For whatever it’s worth: here’s a copy of an ad that my firm is currently putting out in one of the local papers down here in the Florida Keys.
I realize there is a fine line between blabbing on endlessly about yourself and trying to help other folks out, but in case the ad below helps spark any ideas for anyone else considering running something in a local paper, here ya go.
Hopefully the fact that for some strange reason in the little circular portrait below I look like a nuke went off in my lap makes it a little less self-promotional than it might otherwise be. The real version of the ad is pre-nuke. And, again, my firm is located in the Florida Keys, which I hope explains the “Jimmy Buffett” reference.
Advertising and marketing your firm and your fund are huge subjects to get into, and I am in many ways still dialing in on the best way to do it. I plan to put much more emphasis on online marketing for my fund in the future, and I’ll pick up on that theme again soon. When I do, someone please remind me to talk more about local economies of scale and the costs of acquiring new investors. Until then, some notes on the ad itself, for what they’re worth:
1 – I am a cheapskate, particularly when it comes to advertising. Thus, this ad will be small when it prints in the paper (2 columns by 4 inches across) and in black and white. We don’t need no stinking color. It’s going into a small circulation paper in what is by far the wealthiest area of the Keys. (Think Forbes 400.) By agreeing to run an ad twice a month for a full quarter, I get a rate of about $325 per month (I only advertise seasonally). And yes, it’s painful to spend. I try to convince myself it’s an investment, but it always feels like an expense. Newspaper ads are probably the least effective thing I do in terms of making the phone ring. However…
2 – People in town notice them. I hear about people’s impressions of these ads at the grocery store, gas station, local restaurants, etc. So, prospects don’t pick up the phone when they see the ads, but they have been good for me in terms of getting attention in the anecdotal sense. I hate that those sorts of results are unquantifiable, but it is what it is. I just try not to spend a ton on these ads.

• _ENTRIES PROVIDED_:
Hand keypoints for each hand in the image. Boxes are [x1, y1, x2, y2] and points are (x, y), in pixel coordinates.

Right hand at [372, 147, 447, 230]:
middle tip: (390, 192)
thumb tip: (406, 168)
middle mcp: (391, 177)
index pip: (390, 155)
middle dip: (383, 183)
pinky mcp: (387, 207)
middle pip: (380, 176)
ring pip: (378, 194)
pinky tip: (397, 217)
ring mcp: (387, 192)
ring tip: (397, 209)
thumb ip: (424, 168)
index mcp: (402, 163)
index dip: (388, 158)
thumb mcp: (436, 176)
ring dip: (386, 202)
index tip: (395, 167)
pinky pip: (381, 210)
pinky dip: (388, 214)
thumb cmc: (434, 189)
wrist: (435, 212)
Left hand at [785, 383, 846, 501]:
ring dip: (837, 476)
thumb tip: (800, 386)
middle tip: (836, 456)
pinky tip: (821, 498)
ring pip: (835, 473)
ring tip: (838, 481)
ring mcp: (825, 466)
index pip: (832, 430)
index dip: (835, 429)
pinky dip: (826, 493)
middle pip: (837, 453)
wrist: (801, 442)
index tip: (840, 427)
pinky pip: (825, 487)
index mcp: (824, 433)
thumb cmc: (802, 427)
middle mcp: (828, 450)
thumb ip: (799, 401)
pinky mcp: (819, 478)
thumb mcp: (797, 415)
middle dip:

• _WORK REQUEST 1_:
In the newspaper-ad passage, what monthly rate does the author pay for the ad?
• _WORK REQUEST 2_:
State whether each statement agrees with the newspaper-ad passage, and quote the words that decide it: (a) The ad will print in color. (b) The author calls newspaper ads the most effective way to make the phone ring. (c) The author hears people's impressions of the ads at the grocery store.
• _WORK REQUEST 3_:
Write the next part of the newspaper-ad passage, starting after its last sentence.
The entries have nothing to do with the newspaper-ad passage.

• _WRITTEN RESPONSE 1_:
About $325 per month.

• _WRITTEN RESPONSE 2_:
(a) No: "in black and white."
(b) No: "Newspaper ads are probably the least effective thing I do in terms of making the phone ring."
(c) Yes: "I hear about people’s impressions of these ads at the grocery store, gas station, local restaurants, etc."

• _WRITTEN RESPONSE 3_:
3 – I have tried many different approaches when creating the ad itself – everything from including performance charts to giving away a free report. There is no magic formula. I’d lump this particular ad into the “brand-building” category, as opposed to, say, direct response. It’s also a very legitimate topic to debate whether I should be spending any money on “branding” at all, and instead be focused just on gripping, grinning and selling…but, well, that stuff exhausts me.
4 – That the ad looks kinda simple and cheap is okay with me. I really want to just get on the radar screen of the “millionaire next door” kind of investor…not the type of guy who is impressed with flashy full page color ads of a couple staring solemnly at a sunset or something.
5 – This is not an ad I ran through my compliance guys or lawyer ahead or time. There really was no need to. When it comes to advertising performance of a Spoke Fund®, though, different ball game. More on that later.
Any other thoughts on traditional advertising?